Por Urda Alice Klueger (Blumenau, SC)
(Para
minhas primas Denise, Susana e Rosana)
Éramos só eu e Atahualpa, meu
cachorro, sobre o morro alto, na varanda da cabaninha rústica, naquele lugar
que se chama Nova Rússia, e eu nunca espiara tão de perto o Ninho das
Trovoadas.
Desde pequena que ouvia falar
dele, daquele lugar onde as trovoadas nascem dentre os morros, ao sul do
município, região de preservação ambiental, onde ainda dava para se viver como
um dia, no passado... Pela vida afora vira incontáveis trovoadas vindo de lá e
caindo sobre as minhas tardes, mas nunca estivera tão perto do ninho de onde
elas saem. Então, no último sábado, sozinha com Atahualpa naquele lugar alto ,
consegui ver bem direitinho como é que uma trovoada nasce.
Não vi o ovo de onde a tempestade
saiu, pois estava escondido lá no ninho, mas acompanhei atentamente o jeito
como ela se arrumou e cresceu depois de nascer – primeiro, se anunciou por
tímidos clarões piscando no horizonte, mostrando no escuro o contorno das
montanhas que circundam o ninho – mais um pouco e os clarões já não eram
tímidos, e ficava bem evidente que lá naquele lugar nascera e vivia mais uma
trovoada que seria grandiosa dentro em pouco.
E ela foi crescendo, bem como
crescem filhotes saudáveis. Em algum momento, ronronou docemente pela primeira
vez, e como que se estendeu pelo céu se espreguiçando, enfeitada cada vez mais
por clarões relampejantes. Então, a precedê-la, veio uma lufada de vento que
refrescou um bocado o mundo, seguida de ágil exército de uns esqueléticos seres
de finas pernas de água, que correu com muita rapidez sobre as árvores, a
grama, o telhado da nossa cabaninha, resvalando para dentro da varanda onde
espiávamos e esperávamos.
Aquilo foi como um prelúdio.
Aquele primeiro ágil exército foi seguido por outros, e outros, e outros, os
seres cada vez com perninhas menos frágeis, tangidos pelos grandes roncos que
começaram a vir rolando pelo céu escuro, intermitentemente iluminado pelo
piscar da trovoada que se libertava do ninho e pestanejava luz e raios, e as
lufadas de vento, agora, ora molhavam um lado da nossa varanda, ora molhavam
outro, e Atahualpa e eu mudávamos de lugar a cada vez que a chuva mudava de
direção, mas permanecíamos ali, fascinados, e por nada do mundo eu perderia
aquele espetáculo do nascimento e crescimento de uma trovoada!

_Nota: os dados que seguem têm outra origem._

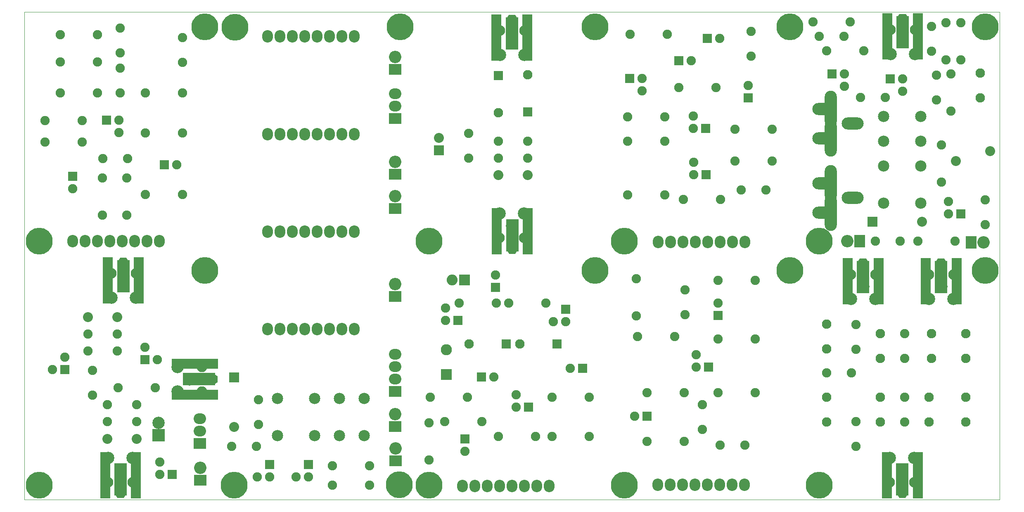
<source format=gts>
G75*
G71*
%MOMM*%
%OFA0B0*%
%FSLAX53Y53*%
%IPPOS*%
%LPD*%
%ADD10R,2.23520X2.54000*%
%ADD11R,1.93040X1.93040*%
%ADD13R,2.23520X2.23520*%
%ADD14C,2.50698*%
%ADD16O,2.23520X2.54000*%
%ADD19O,2.23520X2.23520*%
%ADD20R,2.50698X6.60400*%
%ADD22R,2.54000X2.30800*%
%ADD32R,6.60400X2.50698*%
%ADD33C,2.28600*%
%ADD36R,2.54000X2.23520*%
%ADD37R,2.03200X9.50722*%
%ADD39C,1.90500*%
%ADD45R,2.30800X2.54000*%
%ADD51R,2.03200X2.03200*%
%ADD54C,1.93040*%
%ADD56C,0.15000*%
%ADD57O,2.54000X2.23520*%
%ADD59C,2.10820*%
%ADD60R,9.50722X2.03200*%
%ADD62C,2.03200*%
%ADD63C,2.30632*%
%ADD64C,5.50926*%
%ADD67R,2.28600X2.28600*%
%ADD72R,2.50698X2.50698*%
%ADD74O,2.54000X2.54000*%
%ADD81R,1.90500X1.90500*%
%ADD82O,4.50850X2.50698*%
%ADD83O,2.50698X7.50824*%
X0000000Y0000000D02*
G01*
D56*
D22*
X0036101Y0004030D03*
D74*
X0036101Y0006570D03*
D64*
X0037003Y0047000D03*
X0003000Y0003000D03*
D62*
X0019002Y0037501D03*
X0013002Y0037501D03*
D39*
X0019002Y0034001D03*
X0013002Y0034001D03*
X0019002Y0030501D03*
X0013002Y0030501D03*
D62*
X0017000Y0012500D03*
X0023000Y0012500D03*
D39*
X0017000Y0016000D03*
X0023000Y0016000D03*
X0017000Y0019500D03*
X0023000Y0019500D03*
X0024732Y0031270D03*
D81*
X0024732Y0028730D03*
D39*
X0027272Y0028730D03*
X0026812Y0023000D03*
X0019192Y0023000D03*
D72*
X0027500Y0013231D03*
D14*
X0027500Y0015771D03*
D39*
X0014000Y0021461D03*
X0014000Y0026541D03*
D81*
X0030272Y0005230D03*
D39*
X0027732Y0005230D03*
X0027732Y0007770D03*
X0005730Y0026731D03*
D81*
X0008270Y0026731D03*
D39*
X0008270Y0029271D03*
D60*
X0035001Y0027895D03*
D56*
G36*
X0038640Y0023476D02*
X0038640Y0025983D01*
X0039648Y0025384D01*
X0039648Y0024076D01*
X0038640Y0023476D01*
X0038640Y0023476D01*
G37*
D60*
X0035001Y0021570D03*
D32*
X0035842Y0024730D03*
D14*
X0033901Y0024679D03*
D59*
X0036401Y0022180D03*
X0036401Y0027181D03*
D14*
X0031402Y0027181D03*
X0031402Y0022180D03*
D37*
X0017107Y0044999D03*
D56*
G36*
X0021525Y0048637D02*
X0019018Y0048637D01*
X0019618Y0049646D01*
X0020926Y0049646D01*
X0021525Y0048637D01*
X0021525Y0048637D01*
G37*
D37*
X0023431Y0044999D03*
D20*
X0020272Y0045840D03*
D14*
X0020322Y0043899D03*
D59*
X0022822Y0046398D03*
X0017821Y0046398D03*
D14*
X0017821Y0041400D03*
X0022822Y0041400D03*
D37*
X0022895Y0005002D03*
D56*
G36*
X0018477Y0001363D02*
X0020984Y0001363D01*
X0020385Y0000355D01*
X0019077Y0000355D01*
X0018477Y0001363D01*
X0018477Y0001363D01*
G37*
D37*
X0016571Y0005002D03*
D20*
X0019731Y0004161D03*
D14*
X0019680Y0006101D03*
D59*
X0017180Y0003602D03*
X0022182Y0003602D03*
D14*
X0022182Y0008601D03*
X0017180Y0008601D03*
D36*
X0036001Y0011560D03*
D57*
X0036001Y0014100D03*
X0036001Y0016640D03*
X0000000Y0050000D02*
G01*
D56*
D64*
X0037003Y0097000D03*
X0003000Y0053000D03*
D39*
X0015011Y0083401D03*
X0007391Y0083401D03*
X0011811Y0077801D03*
X0004191Y0077801D03*
X0024790Y0062601D03*
X0032410Y0062601D03*
X0032408Y0075200D03*
X0024788Y0075200D03*
X0015011Y0095400D03*
X0007391Y0095400D03*
X0015011Y0089800D03*
X0007391Y0089800D03*
X0011811Y0073399D03*
X0004191Y0073399D03*
X0032410Y0083401D03*
X0024790Y0083401D03*
X0016002Y0066010D03*
X0016002Y0058390D03*
X0021001Y0066010D03*
X0021001Y0058390D03*
X0019599Y0096741D03*
X0019599Y0091661D03*
X0019601Y0088542D03*
X0019601Y0083462D03*
X0032400Y0094740D03*
X0032400Y0089660D03*
X0016060Y0070000D03*
X0021140Y0070000D03*
D10*
X0030261Y0053000D03*
D16*
X0027721Y0053000D03*
X0025181Y0053000D03*
X0022641Y0053000D03*
X0020101Y0053000D03*
X0017561Y0053000D03*
X0015021Y0053000D03*
X0012481Y0053000D03*
X0009941Y0053000D03*
D81*
X0028731Y0068700D03*
D39*
X0031271Y0068700D03*
D81*
X0009901Y0066370D03*
D39*
X0009901Y0063830D03*
D81*
X0016831Y0077870D03*
D39*
X0019371Y0077870D03*
X0019371Y0075330D03*
X0040000Y0000000D02*
G01*
D56*
D22*
X0076000Y0088230D03*
D74*
X0076000Y0090770D03*
D22*
X0076000Y0066730D03*
D74*
X0076000Y0069270D03*
D22*
X0076000Y0059730D03*
D74*
X0076000Y0062270D03*
D22*
X0076000Y0041730D03*
D74*
X0076000Y0044270D03*
D22*
X0076000Y0015030D03*
D74*
X0076000Y0017570D03*
D22*
X0076100Y0008030D03*
D74*
X0076100Y0010570D03*
D64*
X0043200Y0096900D03*
X0076900Y0003100D03*
X0077000Y0097000D03*
X0043000Y0003000D03*
D39*
X0048000Y0020540D03*
X0048000Y0015460D03*
X0042460Y0011000D03*
X0047540Y0011000D03*
D51*
X0043000Y0025080D03*
D62*
X0043000Y0014920D03*
D10*
X0070160Y0035000D03*
D16*
X0067620Y0035000D03*
X0065080Y0035000D03*
X0062540Y0035000D03*
X0060000Y0035000D03*
X0057460Y0035000D03*
X0054920Y0035000D03*
X0052380Y0035000D03*
X0049840Y0035000D03*
D10*
X0070160Y0055000D03*
D16*
X0067620Y0055000D03*
X0065080Y0055000D03*
X0062540Y0055000D03*
X0060000Y0055000D03*
X0057460Y0055000D03*
X0054920Y0055000D03*
X0052380Y0055000D03*
X0049840Y0055000D03*
D36*
X0076000Y0022190D03*
D57*
X0076000Y0024730D03*
X0076000Y0027270D03*
X0076000Y0029810D03*
D10*
X0070160Y0075000D03*
D16*
X0067620Y0075000D03*
X0065080Y0075000D03*
X0062540Y0075000D03*
X0060000Y0075000D03*
X0057460Y0075000D03*
X0054920Y0075000D03*
X0052380Y0075000D03*
X0049840Y0075000D03*
D10*
X0070160Y0095000D03*
D16*
X0067620Y0095000D03*
X0065080Y0095000D03*
X0062540Y0095000D03*
X0060000Y0095000D03*
X0057460Y0095000D03*
X0054920Y0095000D03*
X0052380Y0095000D03*
X0049840Y0095000D03*
D81*
X0058270Y0007270D03*
D39*
X0058270Y0004730D03*
X0055730Y0004730D03*
D81*
X0050270Y0007270D03*
D39*
X0050270Y0004730D03*
X0047730Y0004730D03*
X0063190Y0003000D03*
X0070810Y0003000D03*
X0063190Y0007000D03*
X0070810Y0007000D03*
D63*
X0069636Y0020810D03*
X0064556Y0020810D03*
X0059476Y0020810D03*
X0069636Y0013190D03*
X0064556Y0013190D03*
X0059476Y0013190D03*
X0051856Y0020810D03*
X0051856Y0013190D03*
D36*
X0076000Y0078160D03*
D57*
X0076000Y0080700D03*
X0076000Y0083240D03*
X0080000Y0000000D02*
G01*
D56*
D64*
X0117003Y0047000D03*
X0083000Y0003000D03*
D39*
X0086190Y0016000D03*
X0093810Y0016000D03*
X0089121Y0040338D03*
X0096741Y0040338D03*
X0099281Y0040338D03*
X0106901Y0040338D03*
X0097191Y0013000D03*
X0104811Y0013000D03*
X0083190Y0021001D03*
X0090810Y0021001D03*
X0083002Y0008189D03*
X0083002Y0015809D03*
X0108191Y0013000D03*
X0115811Y0013000D03*
X0115811Y0021001D03*
X0108191Y0021001D03*
D11*
X0109187Y0031956D03*
D54*
X0101567Y0031956D03*
D11*
X0098773Y0031956D03*
D54*
X0091153Y0031956D03*
D10*
X0110161Y0002800D03*
D16*
X0107621Y0002800D03*
X0105081Y0002800D03*
X0102541Y0002800D03*
X0100001Y0002800D03*
X0097461Y0002800D03*
X0094921Y0002800D03*
X0092381Y0002800D03*
X0089841Y0002800D03*
D13*
X0090271Y0045100D03*
D19*
X0087731Y0045100D03*
D81*
X0090301Y0012470D03*
D39*
X0090301Y0009930D03*
D81*
X0093731Y0025200D03*
D39*
X0096271Y0025200D03*
D81*
X0114471Y0027000D03*
D39*
X0111931Y0027000D03*
D67*
X0086501Y0025660D03*
D33*
X0086501Y0030740D03*
D81*
X0096601Y0043530D03*
D39*
X0096601Y0046070D03*
D81*
X0110965Y0039068D03*
D39*
X0110965Y0036528D03*
X0108425Y0036528D03*
D81*
X0088867Y0036782D03*
D39*
X0086327Y0036782D03*
X0086327Y0039322D03*
D81*
X0103345Y0019002D03*
D39*
X0100805Y0019002D03*
X0100805Y0021542D03*
X0120000Y0000000D02*
G01*
D56*
D64*
X0157003Y0047000D03*
X0123000Y0003000D03*
D39*
X0142192Y0021999D03*
X0149812Y0021999D03*
X0142192Y0044999D03*
X0149812Y0044999D03*
X0125502Y0037689D03*
X0125502Y0045309D03*
X0125692Y0033498D03*
X0133312Y0033498D03*
X0127691Y0021999D03*
X0135311Y0021999D03*
X0127691Y0011999D03*
X0135311Y0011999D03*
X0142192Y0033000D03*
X0149812Y0033000D03*
X0135501Y0037958D03*
X0135501Y0043038D03*
X0139002Y0014460D03*
X0139002Y0019540D03*
X0142662Y0011199D03*
X0147742Y0011199D03*
D10*
X0150161Y0003100D03*
D16*
X0147621Y0003100D03*
X0145081Y0003100D03*
X0142541Y0003100D03*
X0140001Y0003100D03*
X0137461Y0003100D03*
X0134921Y0003100D03*
X0132381Y0003100D03*
X0129841Y0003100D03*
D81*
X0127671Y0017100D03*
D39*
X0125131Y0017100D03*
D81*
X0142201Y0037830D03*
D39*
X0142201Y0040370D03*
D81*
X0140271Y0027230D03*
D39*
X0137731Y0027230D03*
X0137731Y0029770D03*
X0080000Y0050000D02*
G01*
D56*
D64*
X0117003Y0097000D03*
X0083000Y0053000D03*
D51*
X0085032Y0071689D03*
D62*
X0085032Y0074229D03*
D11*
X0103210Y0079561D03*
D54*
X0103210Y0087181D03*
D11*
X0097201Y0087021D03*
D54*
X0097201Y0079401D03*
D39*
X0091120Y0070099D03*
X0091120Y0075179D03*
D62*
X0097170Y0066569D03*
X0103170Y0066569D03*
D39*
X0097170Y0070069D03*
X0103170Y0070069D03*
X0097170Y0073569D03*
X0103170Y0073569D03*
D37*
X0103196Y0055101D03*
D56*
G36*
X0098778Y0051462D02*
X0101284Y0051462D01*
X0100685Y0050454D01*
X0099377Y0050454D01*
X0098778Y0051462D01*
X0098778Y0051462D01*
G37*
D37*
X0096871Y0055101D03*
D20*
X0100031Y0054260D03*
D14*
X0099980Y0056201D03*
D59*
X0097481Y0053701D03*
X0102482Y0053701D03*
D14*
X0102482Y0058700D03*
X0097481Y0058700D03*
D37*
X0096806Y0094799D03*
D56*
G36*
X0101224Y0098438D02*
X0098718Y0098438D01*
X0099317Y0099446D01*
X0100625Y0099446D01*
X0101224Y0098438D01*
X0101224Y0098438D01*
G37*
D37*
X0103131Y0094799D03*
D20*
X0099971Y0095640D03*
D14*
X0100022Y0093699D03*
D59*
X0102521Y0096199D03*
X0097520Y0096199D03*
D14*
X0097520Y0091200D03*
X0102521Y0091200D03*
X0120000Y0050000D02*
G01*
D56*
D64*
X0157003Y0097000D03*
X0123000Y0053000D03*
D39*
X0123690Y0078499D03*
X0131310Y0078499D03*
X0123690Y0062500D03*
X0131310Y0062500D03*
X0135091Y0061600D03*
X0142711Y0061600D03*
X0145692Y0076000D03*
X0153312Y0076000D03*
X0145692Y0069500D03*
X0153312Y0069500D03*
X0123690Y0073500D03*
X0131310Y0073500D03*
X0134191Y0084501D03*
X0141811Y0084501D03*
X0124191Y0095499D03*
X0131811Y0095499D03*
X0149002Y0096040D03*
X0149002Y0090960D03*
X0146962Y0063500D03*
X0152042Y0063500D03*
D81*
X0148401Y0082430D03*
D39*
X0148401Y0084970D03*
D81*
X0134231Y0090000D03*
D39*
X0136771Y0090000D03*
D81*
X0140031Y0094600D03*
D39*
X0142571Y0094600D03*
D10*
X0150261Y0052900D03*
D16*
X0147721Y0052900D03*
X0145181Y0052900D03*
X0142641Y0052900D03*
X0140101Y0052900D03*
X0137561Y0052900D03*
X0135021Y0052900D03*
X0132481Y0052900D03*
X0129941Y0052900D03*
D81*
X0139771Y0066630D03*
D39*
X0137231Y0066630D03*
X0137231Y0069170D03*
D81*
X0139671Y0076130D03*
D39*
X0137131Y0076130D03*
X0137131Y0078670D03*
D81*
X0124131Y0086370D03*
D39*
X0126671Y0086370D03*
X0126671Y0083830D03*
X0160000Y0000000D02*
G01*
D56*
D64*
X0197003Y0047000D03*
X0163000Y0003000D03*
D54*
X0193001Y0028960D03*
X0193001Y0034040D03*
X0186001Y0028960D03*
X0186001Y0034040D03*
X0175501Y0034040D03*
X0175501Y0028960D03*
X0164501Y0030960D03*
X0164501Y0036040D03*
X0164501Y0015960D03*
X0164501Y0021040D03*
X0175501Y0021039D03*
X0175501Y0015959D03*
X0185501Y0015959D03*
X0185501Y0021039D03*
X0193002Y0015959D03*
X0193002Y0021039D03*
D39*
X0180501Y0028960D03*
X0180501Y0034040D03*
X0170501Y0035940D03*
X0170501Y0030860D03*
X0170500Y0016040D03*
X0170500Y0010960D03*
X0164461Y0026000D03*
X0169541Y0026000D03*
X0180500Y0021039D03*
X0180500Y0015959D03*
D37*
X0183196Y0005001D03*
D56*
G36*
X0178778Y0001362D02*
X0181284Y0001362D01*
X0180685Y0000354D01*
X0179377Y0000354D01*
X0178778Y0001362D01*
X0178778Y0001362D01*
G37*
D37*
X0176871Y0005001D03*
D20*
X0180031Y0004160D03*
D14*
X0179980Y0006101D03*
D59*
X0177481Y0003601D03*
X0182482Y0003601D03*
D14*
X0182482Y0008600D03*
X0177481Y0008600D03*
D37*
X0168806Y0044799D03*
D56*
G36*
X0173224Y0048438D02*
X0170718Y0048438D01*
X0171317Y0049446D01*
X0172625Y0049446D01*
X0173224Y0048438D01*
X0173224Y0048438D01*
G37*
D37*
X0175131Y0044799D03*
D20*
X0171971Y0045640D03*
D14*
X0172022Y0043699D03*
D59*
X0174521Y0046199D03*
X0169520Y0046199D03*
D14*
X0169520Y0041200D03*
X0174521Y0041200D03*
D37*
X0184806Y0044799D03*
D56*
G36*
X0189224Y0048438D02*
X0186718Y0048438D01*
X0187317Y0049446D01*
X0188625Y0049446D01*
X0189224Y0048438D01*
X0189224Y0048438D01*
G37*
D37*
X0191131Y0044799D03*
D20*
X0187971Y0045640D03*
D14*
X0188022Y0043699D03*
D59*
X0190521Y0046199D03*
X0185520Y0046199D03*
D14*
X0185520Y0041200D03*
X0190521Y0041200D03*
X0160000Y0050000D02*
G01*
D56*
D45*
X0171270Y0053000D03*
D74*
X0168730Y0053000D03*
D45*
X0194112Y0052810D03*
D74*
X0196652Y0052810D03*
D64*
X0197003Y0097000D03*
X0163000Y0053000D03*
D62*
X0198001Y0071501D03*
X0191001Y0069500D03*
D39*
X0190000Y0079690D03*
X0190000Y0087310D03*
X0188001Y0072809D03*
X0188001Y0065189D03*
X0172111Y0092100D03*
X0164491Y0092100D03*
X0189002Y0090191D03*
X0189002Y0097811D03*
X0192001Y0090191D03*
X0192001Y0097811D03*
X0161692Y0098001D03*
X0169312Y0098001D03*
X0190810Y0053000D03*
X0183190Y0053000D03*
D54*
X0196002Y0082459D03*
X0196002Y0087539D03*
D63*
X0176190Y0078636D03*
X0176190Y0073556D03*
X0176190Y0068476D03*
X0183810Y0078636D03*
X0183810Y0073556D03*
X0183810Y0068476D03*
X0176190Y0060856D03*
X0183810Y0060856D03*
D51*
X0173922Y0057001D03*
D62*
X0184082Y0057001D03*
D39*
X0187000Y0081961D03*
X0187000Y0087041D03*
X0176540Y0082500D03*
X0171460Y0082500D03*
X0186002Y0091961D03*
X0186002Y0097041D03*
X0162962Y0094999D03*
X0168042Y0094999D03*
X0179540Y0053000D03*
X0174460Y0053000D03*
X0197000Y0061539D03*
X0197000Y0056459D03*
D83*
X0165311Y0080132D03*
X0165311Y0074128D03*
D82*
X0169812Y0077130D03*
X0163812Y0074130D03*
X0163812Y0080130D03*
D83*
X0165311Y0064892D03*
X0165311Y0058888D03*
D82*
X0169812Y0061890D03*
X0163812Y0058890D03*
X0163812Y0064890D03*
D37*
X0176906Y0094999D03*
D56*
G36*
X0181324Y0098638D02*
X0178818Y0098638D01*
X0179417Y0099646D01*
X0180725Y0099646D01*
X0181324Y0098638D01*
X0181324Y0098638D01*
G37*
D37*
X0183231Y0094999D03*
D20*
X0180071Y0095840D03*
D14*
X0180122Y0093899D03*
D59*
X0182621Y0096399D03*
X0177620Y0096399D03*
D14*
X0177620Y0091400D03*
X0182621Y0091400D03*
D81*
X0191981Y0058588D03*
D39*
X0189441Y0058588D03*
X0189441Y0061128D03*
D81*
X0177503Y0086274D03*
D39*
X0180043Y0086274D03*
X0180043Y0083734D03*
D81*
X0165565Y0087290D03*
D39*
X0168105Y0087290D03*
X0168105Y0084750D03*
%ADD10C,0.00100*%
D10*
X0000000Y0000000D02*
X0000000Y0100000D01*
X0200000Y0100000D01*
X0200000Y0000000D01*
X0000000Y0000000D01*
M02*

</source>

E ela veio vindo, veio vindo,
e quando percebi engolira todo o céu e todos os morros, e molhara cada folha de
cada árvore e cada polegada de chão, bem como nosso telhado inteirinho e partes
da nossa varanda, e se tornara alguém tão forte que mal dava para imaginar que,
pouco antes, fora apenas um filhotinho de trovoada se escapando de um ovo, lá
onde eu sempre ouvira contar que era o ninho das trovoadas!
Permanecemos ali a vê-la ir
passando sobre nós, ir-se indo para longe, para lá distante, onde havia a
cidade, sacudindo seu imenso corpo com grande rumorejo, muitos relâmpagos,
arfar de ventos e abundância de chuva.
Trovoadas são assim: nascem,
crescem, passam e se vão, e houve um momento em que aquela também se foi, e apenas
uns respingos e uns troares ainda vinham da sua cauda fustigante que se
afastava, mas não perdi um momento sequer da sua passagem e ida. Quando,
afinal, seus lampejos foram se perdendo dentre outros morros distantes e olhei
à volta da cabaninha onde estávamos, via-a cercada de árvores e grama que
pareciam envernizadas de fresca água, brilhantes à luz da nossa pobre lâmpada
elétrica, coisa tão fraca e sem expressão perto da imensa força e potência de
uma trovoada de verdade, vista desde o momento do seu nascimento!
E pensar que tive o privilégio
de ver, enfim, onde é o Ninho das Trovoadas!